Les autorités médicales en France ont recommandé vendredi que les gens qui ont eu la COVID-19 et en sont guéris ne reçoivent qu’une seule dose de vaccin plutôt que deux. Cette annonce survient après la publication de deux études montrant que la réaction immunitaire à la vaccination était plus forte chez ces personnes que chez ceux qui n’avaient jamais été infectés.

Mathieu Perreault
Mathieu Perreault La Presse

« Ça se discute de plus en plus », explique Gaston De Serres, épidémiologiste à l’Institut national de la santé publique du Québec (INSPQ). « On voit que chez les gens qui ont déjà été infectés, il y a une réaction plus forte au vaccin, de la fièvre, des douleurs. C’est le signe que le système immunitaire réagit plus fort. »

D’autres pays européens envisagent de suivre l’exemple de la France, selon Mohammad Sajadi, virologue à l’Université du Maryland qui est coauteur d’une étude sur le sujet, publiée début février sur le site de prépublication scientifique MedRxiv. « Le vaccin devient une dose de rappel chez les gens qui ont déjà des anticorps au SARS-CoV-2 [le coronavirus responsable de la COVID-19] », dit le DSajadi.

Tout comme quand ils tirent six doses par fiole de Pfizer au lieu de cinq, bien des pays cherchent à maximiser le nombre de personnes vaccinées dans un contexte où on manque de doses et où l’approvisionnement prend du retard.

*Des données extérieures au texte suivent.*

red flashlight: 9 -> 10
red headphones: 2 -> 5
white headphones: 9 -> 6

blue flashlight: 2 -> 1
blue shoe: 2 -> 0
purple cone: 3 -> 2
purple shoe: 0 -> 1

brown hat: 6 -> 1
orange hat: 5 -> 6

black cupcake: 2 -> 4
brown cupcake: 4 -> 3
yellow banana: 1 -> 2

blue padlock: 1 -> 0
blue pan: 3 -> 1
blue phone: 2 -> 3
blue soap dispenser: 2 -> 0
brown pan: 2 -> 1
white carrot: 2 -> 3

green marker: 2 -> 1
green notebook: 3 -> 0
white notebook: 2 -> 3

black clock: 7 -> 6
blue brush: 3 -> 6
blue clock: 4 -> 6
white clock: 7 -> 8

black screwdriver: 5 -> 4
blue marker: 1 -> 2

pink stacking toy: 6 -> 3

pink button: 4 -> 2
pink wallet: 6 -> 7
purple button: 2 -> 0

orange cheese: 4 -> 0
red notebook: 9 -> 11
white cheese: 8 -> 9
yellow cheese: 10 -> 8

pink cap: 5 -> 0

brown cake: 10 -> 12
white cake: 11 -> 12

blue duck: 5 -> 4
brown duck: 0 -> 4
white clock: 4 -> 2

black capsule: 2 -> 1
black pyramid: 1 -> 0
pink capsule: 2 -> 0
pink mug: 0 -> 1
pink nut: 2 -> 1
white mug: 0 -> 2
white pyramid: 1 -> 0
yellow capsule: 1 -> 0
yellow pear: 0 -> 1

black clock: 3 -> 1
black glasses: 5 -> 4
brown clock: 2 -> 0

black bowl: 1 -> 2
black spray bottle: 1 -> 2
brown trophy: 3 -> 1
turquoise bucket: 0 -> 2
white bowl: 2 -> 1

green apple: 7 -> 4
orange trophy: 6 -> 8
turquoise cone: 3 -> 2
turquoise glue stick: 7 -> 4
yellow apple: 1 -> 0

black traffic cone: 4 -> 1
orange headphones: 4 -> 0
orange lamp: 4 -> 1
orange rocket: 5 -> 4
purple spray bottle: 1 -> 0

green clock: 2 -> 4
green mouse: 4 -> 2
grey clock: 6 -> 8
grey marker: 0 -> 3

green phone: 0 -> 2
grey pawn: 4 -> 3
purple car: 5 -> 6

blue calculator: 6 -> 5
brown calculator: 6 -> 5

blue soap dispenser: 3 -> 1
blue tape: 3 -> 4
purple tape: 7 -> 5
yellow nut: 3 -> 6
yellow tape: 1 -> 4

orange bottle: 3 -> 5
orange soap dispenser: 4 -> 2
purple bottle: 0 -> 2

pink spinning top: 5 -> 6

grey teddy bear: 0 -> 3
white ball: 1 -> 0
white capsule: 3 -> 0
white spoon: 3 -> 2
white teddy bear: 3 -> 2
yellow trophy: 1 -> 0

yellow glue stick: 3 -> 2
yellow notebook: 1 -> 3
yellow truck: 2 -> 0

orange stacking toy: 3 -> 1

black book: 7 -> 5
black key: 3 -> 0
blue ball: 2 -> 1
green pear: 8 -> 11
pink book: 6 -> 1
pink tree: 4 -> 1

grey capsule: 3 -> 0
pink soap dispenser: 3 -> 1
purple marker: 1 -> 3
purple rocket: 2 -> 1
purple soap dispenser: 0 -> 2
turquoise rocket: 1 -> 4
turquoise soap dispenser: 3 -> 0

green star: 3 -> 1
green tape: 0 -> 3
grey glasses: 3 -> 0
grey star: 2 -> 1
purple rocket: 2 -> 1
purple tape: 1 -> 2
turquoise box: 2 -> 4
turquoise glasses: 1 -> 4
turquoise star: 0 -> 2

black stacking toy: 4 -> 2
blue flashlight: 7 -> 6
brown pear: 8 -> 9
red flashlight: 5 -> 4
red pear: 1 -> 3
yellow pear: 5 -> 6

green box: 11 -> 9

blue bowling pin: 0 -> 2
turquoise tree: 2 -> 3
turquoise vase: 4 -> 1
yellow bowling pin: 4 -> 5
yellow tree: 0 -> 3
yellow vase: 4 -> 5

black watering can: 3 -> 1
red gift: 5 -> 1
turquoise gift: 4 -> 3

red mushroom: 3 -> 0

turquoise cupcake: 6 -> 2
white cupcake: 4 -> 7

Benoît Mâsse, épidémiologiste de l’École de santé publique de l’Université de Montréal

L’étude du DSajadi montre que chez 59 travailleurs de la santé qui ont été infectés par le SARS-CoV-2 et en ont guéri, le vaccin suscite une réaction immunitaire plus rapide. « On voit une intensification des anticorps 7 jours après la vaccination, au lieu de 10 à 14 jours pour une personne qui n’a jamais été infectée, dit le DSajadi. Ça agit à la fois au niveau de l’arrimage du virus aux cellules humaines et de l’entrée du virus dans les cellules humaines. »

Variants

Une autre étude, aussi publiée sur MedRxiv début février, montre que la protection après une dose de vaccin chez les patients qui ont déjà été infectés pourrait même être plus grande que celle après deux doses chez un patient n’ayant jamais été infecté. Les chercheurs de l’École de médecine Icahn à New York basent leurs résultats sur 85 patients de leur hôpital qui ont été vaccinés après avoir été infectés. Ils précisent que les effets secondaires bénins (douleurs musculaires, fièvre) sont aussi plus fréquents chez les patients ayant déjà été infectés. Le British Medical Journal a publié un article d’actualité sur ces deux études, soulignant que cette approche permettait d’économiser des doses à court terme.

L’avis de la Haute Autorité de santé (HAS) de la France précise qu’il ne faut pas ajouter à la complexité de la vaccination en testant tous les patients pour savoir s’ils ont déjà été infectés. Et les patients immunodéprimés devraient recevoir deux doses, selon la HAS.

Seule inconnue, les variants. « Si certains variants répondent moins bien au vaccin, on pourrait devoir donner deux doses à ceux qui ont été infectés par une autre souche du SARS-CoV-2 », estime le DSajadi. Des chercheurs français décrivent justement cette semaine, dans la revue Clinical Infectious Diseases, le cas d’un patient ayant eu une forme légère de la COVID-19 en 2020, puis plus récemment une réinfection plus grave avec le variant sud-africain.